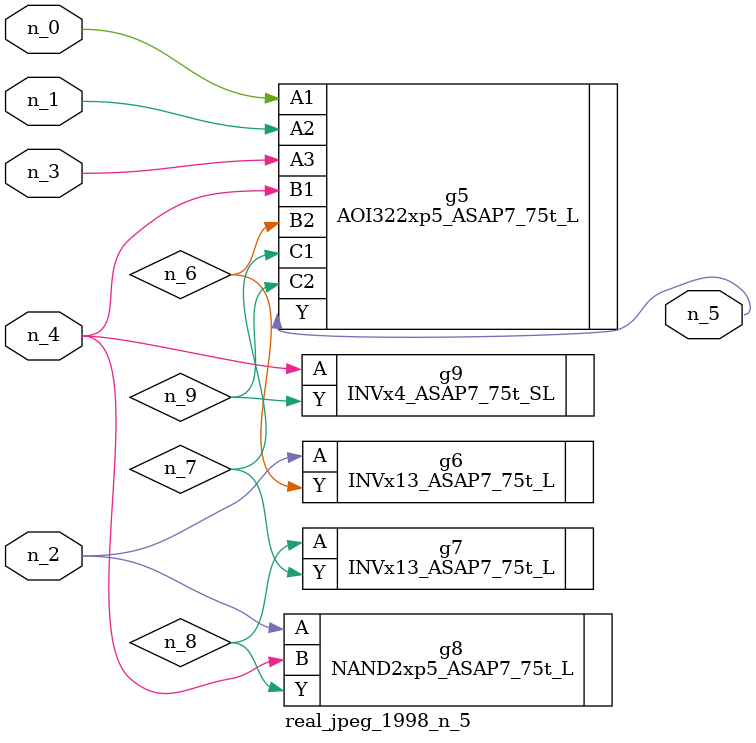
<source format=v>
module real_jpeg_1998_n_5 (n_4, n_0, n_1, n_2, n_3, n_5);

input n_4;
input n_0;
input n_1;
input n_2;
input n_3;

output n_5;

wire n_8;
wire n_6;
wire n_7;
wire n_9;

AOI322xp5_ASAP7_75t_L g5 ( 
.A1(n_0),
.A2(n_1),
.A3(n_3),
.B1(n_4),
.B2(n_6),
.C1(n_7),
.C2(n_9),
.Y(n_5)
);

INVx13_ASAP7_75t_L g6 ( 
.A(n_2),
.Y(n_6)
);

NAND2xp5_ASAP7_75t_L g8 ( 
.A(n_2),
.B(n_4),
.Y(n_8)
);

INVx4_ASAP7_75t_SL g9 ( 
.A(n_4),
.Y(n_9)
);

INVx13_ASAP7_75t_L g7 ( 
.A(n_8),
.Y(n_7)
);


endmodule
</source>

# # #

WORK ITEM
Look through the material and say how many lines hold "input". Give the number only.

EXPECTED ANSWER
5